### TASK TO CARRY OUT
Look through the data below for the line with "information about how these cookies are used.", and transcribe it exactly together with each line after it up to and including the line with "relaxation response in the body, which can". Give nothing else.

### PROVIDED INFORMATION
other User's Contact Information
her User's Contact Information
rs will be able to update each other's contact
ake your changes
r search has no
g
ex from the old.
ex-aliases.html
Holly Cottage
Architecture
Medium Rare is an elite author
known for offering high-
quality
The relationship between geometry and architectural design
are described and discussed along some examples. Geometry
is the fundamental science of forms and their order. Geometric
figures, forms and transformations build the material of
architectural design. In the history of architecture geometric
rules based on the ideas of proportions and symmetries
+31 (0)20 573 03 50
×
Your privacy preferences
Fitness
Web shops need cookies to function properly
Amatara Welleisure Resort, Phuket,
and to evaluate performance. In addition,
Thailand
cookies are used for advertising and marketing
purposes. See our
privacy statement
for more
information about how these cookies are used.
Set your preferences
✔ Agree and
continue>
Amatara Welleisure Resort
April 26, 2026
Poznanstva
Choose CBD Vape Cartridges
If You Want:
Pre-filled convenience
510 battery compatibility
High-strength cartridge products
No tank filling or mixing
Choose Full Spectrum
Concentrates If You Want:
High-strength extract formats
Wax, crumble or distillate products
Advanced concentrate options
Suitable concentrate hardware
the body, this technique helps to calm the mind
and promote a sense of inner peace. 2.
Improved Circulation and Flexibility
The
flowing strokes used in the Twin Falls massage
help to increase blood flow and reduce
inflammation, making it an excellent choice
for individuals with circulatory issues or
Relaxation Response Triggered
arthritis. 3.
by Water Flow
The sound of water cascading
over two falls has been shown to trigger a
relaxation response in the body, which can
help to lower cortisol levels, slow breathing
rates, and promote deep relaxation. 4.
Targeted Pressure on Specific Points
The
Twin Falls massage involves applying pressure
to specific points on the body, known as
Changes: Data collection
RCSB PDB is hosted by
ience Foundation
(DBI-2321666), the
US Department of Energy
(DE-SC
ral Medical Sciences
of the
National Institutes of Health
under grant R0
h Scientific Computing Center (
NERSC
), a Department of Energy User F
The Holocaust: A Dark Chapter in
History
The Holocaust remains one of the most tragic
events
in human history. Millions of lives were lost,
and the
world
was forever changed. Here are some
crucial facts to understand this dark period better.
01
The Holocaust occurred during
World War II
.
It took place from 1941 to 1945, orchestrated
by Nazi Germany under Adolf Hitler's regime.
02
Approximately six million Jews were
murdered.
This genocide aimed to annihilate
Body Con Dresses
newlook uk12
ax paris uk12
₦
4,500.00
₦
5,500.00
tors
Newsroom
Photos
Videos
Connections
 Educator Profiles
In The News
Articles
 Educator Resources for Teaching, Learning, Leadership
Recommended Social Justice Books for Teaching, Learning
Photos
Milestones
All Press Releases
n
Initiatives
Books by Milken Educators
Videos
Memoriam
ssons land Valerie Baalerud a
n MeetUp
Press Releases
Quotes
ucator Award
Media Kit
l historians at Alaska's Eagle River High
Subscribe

### YOUR RESPONSE
information about how these cookies are used.
Set your preferences
✔ Agree and
continue>
Amatara Welleisure Resort
April 26, 2026
Poznanstva
Choose CBD Vape Cartridges
If You Want:
Pre-filled convenience
510 battery compatibility
High-strength cartridge products
No tank filling or mixing
Choose Full Spectrum
Concentrates If You Want:
High-strength extract formats
Wax, crumble or distillate products
Advanced concentrate options
Suitable concentrate hardware
the body, this technique helps to calm the mind
and promote a sense of inner peace. 2.
Improved Circulation and Flexibility
The
flowing strokes used in the Twin Falls massage
help to increase blood flow and reduce
inflammation, making it an excellent choice
for individuals with circulatory issues or
Relaxation Response Triggered
arthritis. 3.
by Water Flow
The sound of water cascading
over two falls has been shown to trigger a
relaxation response in the body, which can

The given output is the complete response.